• Activity
Starting at the line that contains "решел в Главную", write out every line to the end of the records below exactly, and leave out the pictures.

[Page images and extracted text]
= Beginning of Section =

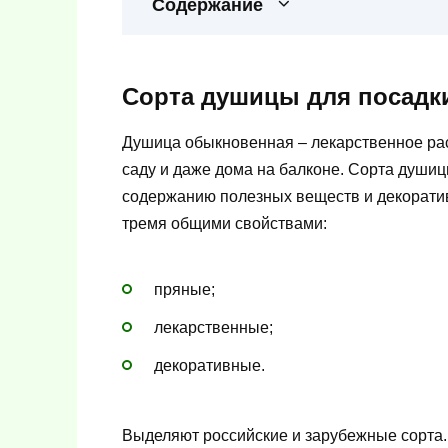
Содержание
Сорта душицы для посадк
Душица обыкновенная – лекарственное рас
саду и даже дома на балконе. Сорта душиц
содержанию полезных веществ и декоратив
тремя общими свойствами:
пряные;
лекарственные;
декоративные.
Выделяют российские и зарубежные сорта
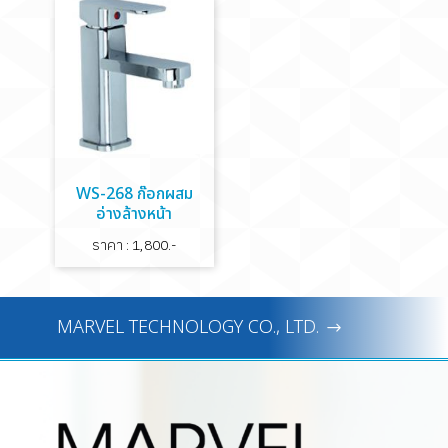
WS-268 ก๊อกผสม
อ่างล้างหน้า
ราคา : 1,800.-
MARVEL TECHNOLOGY CO., LTD.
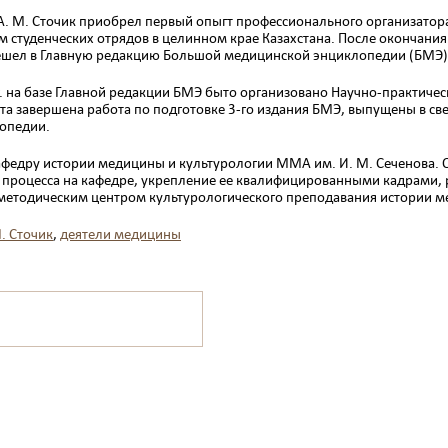
А. М. Сточик приобрел первый опыгт про­фессионального организатора 
 студенческих отрядов в целинном крае Казахстана. После окон­чани
решел в Главную редакцию Большой ме­дицинской энциклопедии (БМЭ)
 г. на базе Главной редакции БМЭ быто организовано Научно-практиче
та завершена работа по под­готовке 3-го издания БМЭ, выпущены в св
опедии.
 кафедру истории медицины и культуроло­гии ММА им. И. М. Сеченова. 
о процесса на кафедре, укрепление ее квалифицированными кадрами, 
 методичес­ким центром культурологического преподавания истории ме
. Сточик
,
деятели медицины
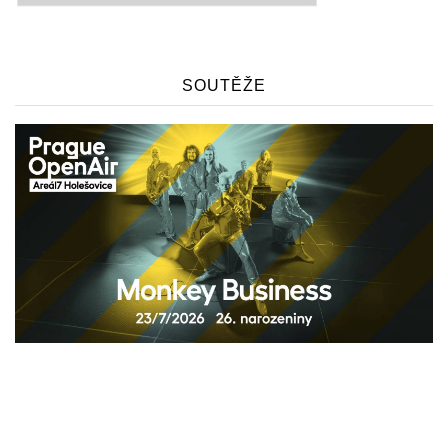
SOUTĚŽE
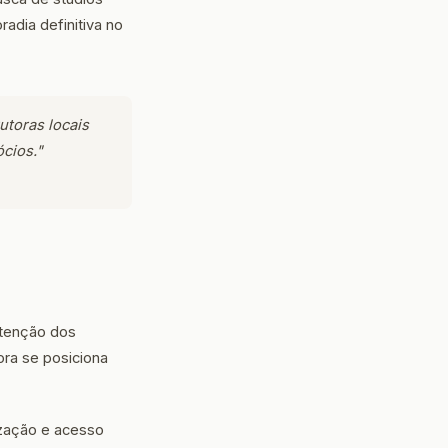
adia definitiva no
utoras locais
cios."
atenção dos
ora se posiciona
ização e acesso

= End of Section =

• Answer section
решел в Главную редакцию Большой ме­дицинской энциклопедии (БМЭ)
 г. на базе Главной редакции БМЭ быто организовано Научно-практиче
та завершена работа по под­готовке 3-го издания БМЭ, выпущены в св
опедии.
 кафедру истории медицины и культуроло­гии ММА им. И. М. Сеченова. 
о процесса на кафедре, укрепление ее квалифицированными кадрами, 
 методичес­ким центром культурологического преподавания истории ме
. Сточик
,
деятели медицины
SOUTĚŽE
adia definitiva no
utoras locais
cios."
atenção dos
ora se posiciona
ização e acesso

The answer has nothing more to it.